◆ Information supplied
Segment Open

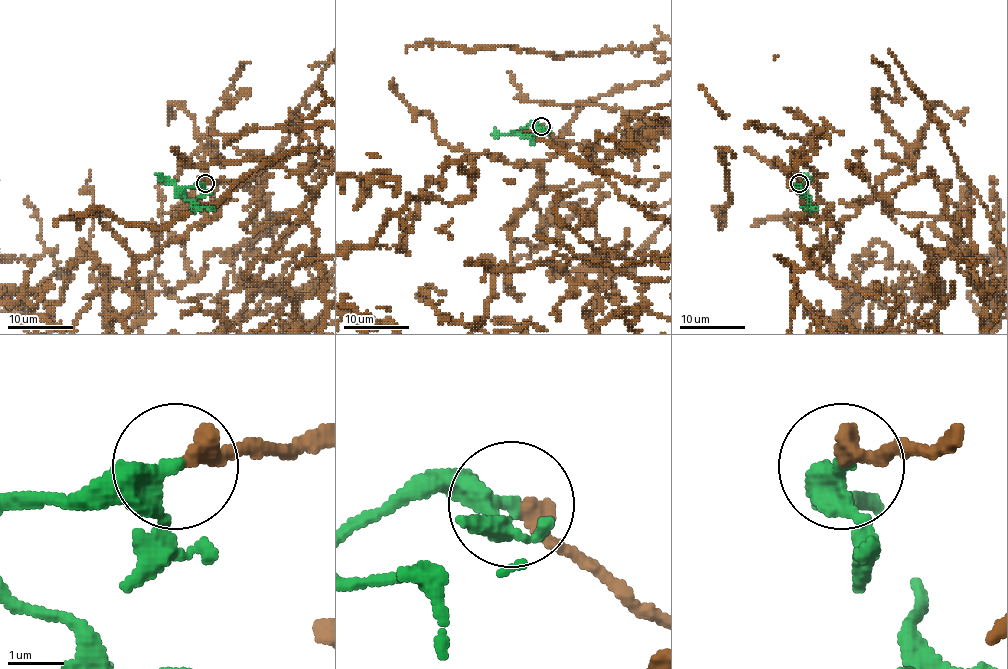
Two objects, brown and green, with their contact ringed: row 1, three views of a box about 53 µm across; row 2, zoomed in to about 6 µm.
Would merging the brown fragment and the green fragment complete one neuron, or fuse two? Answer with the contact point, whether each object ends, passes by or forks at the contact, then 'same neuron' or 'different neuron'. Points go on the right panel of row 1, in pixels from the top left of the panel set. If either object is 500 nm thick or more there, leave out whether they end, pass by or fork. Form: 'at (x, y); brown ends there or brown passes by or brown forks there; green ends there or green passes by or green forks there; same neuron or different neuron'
at (799, 183); brown ends there; green passes by; same neuron

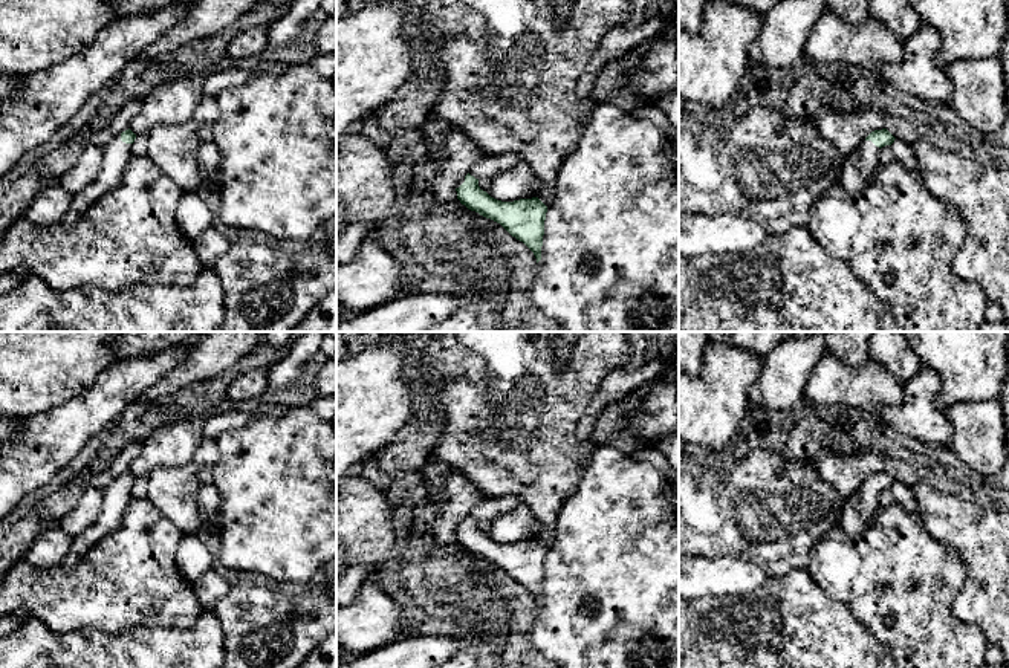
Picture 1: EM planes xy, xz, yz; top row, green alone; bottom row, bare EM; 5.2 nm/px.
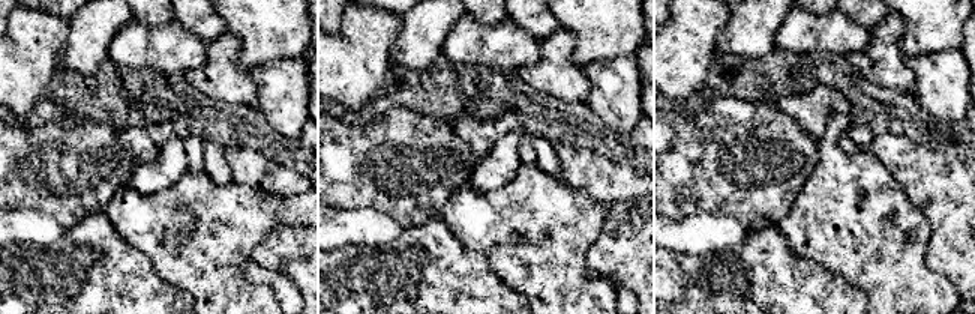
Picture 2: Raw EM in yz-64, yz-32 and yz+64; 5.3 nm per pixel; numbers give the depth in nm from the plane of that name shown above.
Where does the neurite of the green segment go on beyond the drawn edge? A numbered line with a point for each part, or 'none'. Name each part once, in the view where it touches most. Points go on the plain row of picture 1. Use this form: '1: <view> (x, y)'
1: yz (859, 509)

Segment Closed

◆ What the task asks
Repeat the listing verbatim. Skip the pictures.

◆ Output for this exercise
Two objects, brown and green, with their contact ringed: row 1, three views of a box about 53 µm across; row 2, zoomed in to about 6 µm.
Would merging the brown fragment and the green fragment complete one neuron, or fuse two? Answer with the contact point, whether each object ends, passes by or forks at the contact, then 'same neuron' or 'different neuron'. Points go on the right panel of row 1, in pixels from the top left of the panel set. If either object is 500 nm thick or more there, leave out whether they end, pass by or fork. Form: 'at (x, y); brown ends there or brown passes by or brown forks there; green ends there or green passes by or green forks there; same neuron or different neuron'
at (799, 183); brown ends there; green passes by; same neuron

Picture 1: EM planes xy, xz, yz; top row, green alone; bottom row, bare EM; 5.2 nm/px.
Picture 2: Raw EM in yz-64, yz-32 and yz+64; 5.3 nm per pixel; numbers give the depth in nm from the plane of that name shown above.
Where does the neurite of the green segment go on beyond the drawn edge? A numbered line with a point for each part, or 'none'. Name each part once, in the view where it touches most. Points go on the plain row of picture 1. Use this form: '1: <view> (x, y)'
1: yz (859, 509)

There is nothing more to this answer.